> TASK OBJECTIVE
Continue the passage on how parents can support their children in sports, starting after its last tip.

> PASSAGE SHOWN
━━━━━━━━━━━━━━━━━━━━

5. Get your photos near the beginning of the game, and then let yourself enjoy the game as a spectator and fan of your child. Don’t be behind the camera all game, or every game during the season. You probably only need to bring your camera to one or two games a season to capture your child’s season, and then just enjoy the rest!
6. *bonus tip* Take pictures of other kids on the team, too, as an act of goodwill toward other parents!
What tips would you share with other parents about supporting your kids in athletics?
–be willing to put the time in. Some of my most precious memories of my childhood are of the times my brothers and I spent in the backyard with my dad. My older brother was 11 years older than me, so he would supervise duels of Homerun Derby between my little brother and I. My dad spent hours sitting on a yellow Little Tykes chair as our catcher while we pitched to him. And I first started to love football because my dad would have us run pass routes in the backyard. These are all precious memories I am very thankful to have. The time helped us to grow in our sports, but more than that, it helped us to grow as a family.
–don’t air your difference with the coach to your kids. It is confusing, especially for younger athletes, to have their parents berating the coach…and it doesn’t do anything to help them learn conflict resolution either. Take your complaints directly to the coach and try to work things out directly.
–be prepared to be a listening ear and voice of reason during times of trial. Sports provides a lot of “teachable moments” for young athletes, but they may need help processing these moments. Sports teaches a lot of lessons about winning and losing, not always getting what you want, working within a team, and other great values that are difficult even for many adults to accept; don’t be surprised if your young athlete struggles, too.
–focus your praise more on the process and the attitudes than on the outcome. If your young athlete putting in the work and having a good attitude? Praise the good work ethic and the way he or she conducts himself during competition; those are traits that will endure far longer than today’s shooting percentage or race time.

━━━━━━━━━━━━━━━━━━━━

Records from a dataset
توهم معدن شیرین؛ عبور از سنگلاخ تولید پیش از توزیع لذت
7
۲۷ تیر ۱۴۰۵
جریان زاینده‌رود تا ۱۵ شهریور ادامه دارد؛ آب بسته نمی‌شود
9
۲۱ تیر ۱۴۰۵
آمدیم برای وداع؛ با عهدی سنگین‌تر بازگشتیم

━━━━━━━━━━━━━━━━━━━━

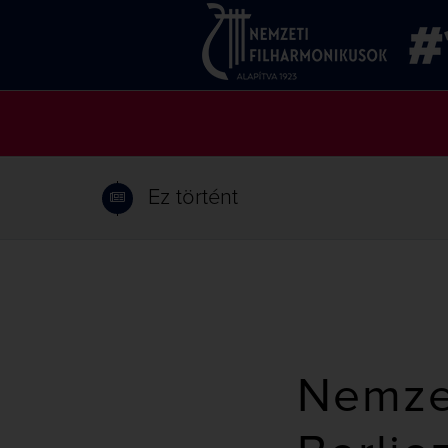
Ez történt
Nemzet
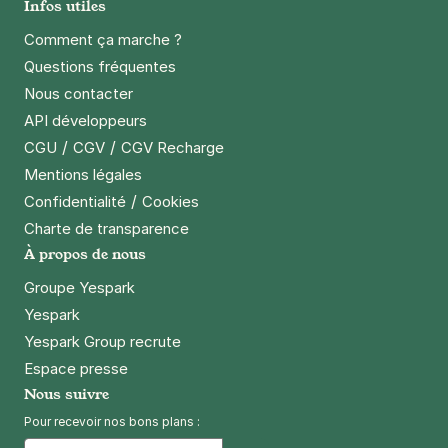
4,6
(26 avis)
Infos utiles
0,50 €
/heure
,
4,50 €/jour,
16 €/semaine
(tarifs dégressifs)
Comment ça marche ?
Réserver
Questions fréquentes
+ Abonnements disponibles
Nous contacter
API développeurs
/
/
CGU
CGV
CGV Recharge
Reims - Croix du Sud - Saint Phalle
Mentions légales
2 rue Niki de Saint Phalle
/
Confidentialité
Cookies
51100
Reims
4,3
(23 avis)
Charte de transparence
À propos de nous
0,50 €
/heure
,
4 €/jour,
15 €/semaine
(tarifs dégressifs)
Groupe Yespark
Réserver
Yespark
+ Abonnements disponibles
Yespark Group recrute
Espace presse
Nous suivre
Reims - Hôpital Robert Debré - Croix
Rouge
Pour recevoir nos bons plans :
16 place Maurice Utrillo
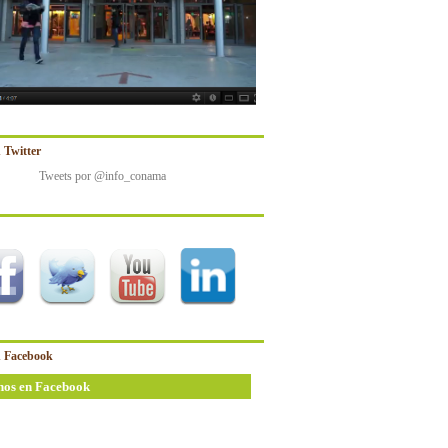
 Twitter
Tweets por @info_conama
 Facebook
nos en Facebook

━━━━━━━━━━━━━━━━━━━━

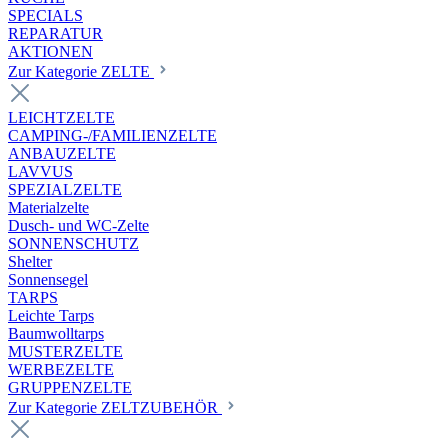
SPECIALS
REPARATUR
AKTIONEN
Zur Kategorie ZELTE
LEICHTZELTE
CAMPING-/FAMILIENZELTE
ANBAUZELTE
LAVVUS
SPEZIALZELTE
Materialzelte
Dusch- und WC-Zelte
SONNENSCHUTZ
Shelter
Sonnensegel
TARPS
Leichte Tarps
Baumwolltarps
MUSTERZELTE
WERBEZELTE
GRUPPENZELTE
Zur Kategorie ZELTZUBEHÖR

━━━━━━━━━━━━━━━━━━━━

> ANSWER BOX
As a sports mom with young players, what are the 5 things you always take to a game (besides your camera)?
–sunscreen for everyone
–post-game treats What can I say? My oldest is 5. Treats are a must-have at this age.
–something to distract the younger kids so I can watch the game, preferably a grandparent 😉
–a good attitude Even with my 5-year-old in a church-based league, you see bad attitudes from players AND parents. A positive attitude is a must! Remember you are there to support all the kids who are participating, not just your own child.
As a busy mom, what do you do to recharge?
Ha! I am perhaps the last person that should be answering this, because I honestly kind of stink at this! It is a constant challenge for me to give myself the space and time I need to recharge. There are things I enjoy, such as spin classes, reading, and journaling, that have been sort of put on hold the past few years as babies and work have crowded them out, but I would like that to change. My husband and I are now trying to implement a scheduled weekly time for me to get away to the local coffee shop for a few hours.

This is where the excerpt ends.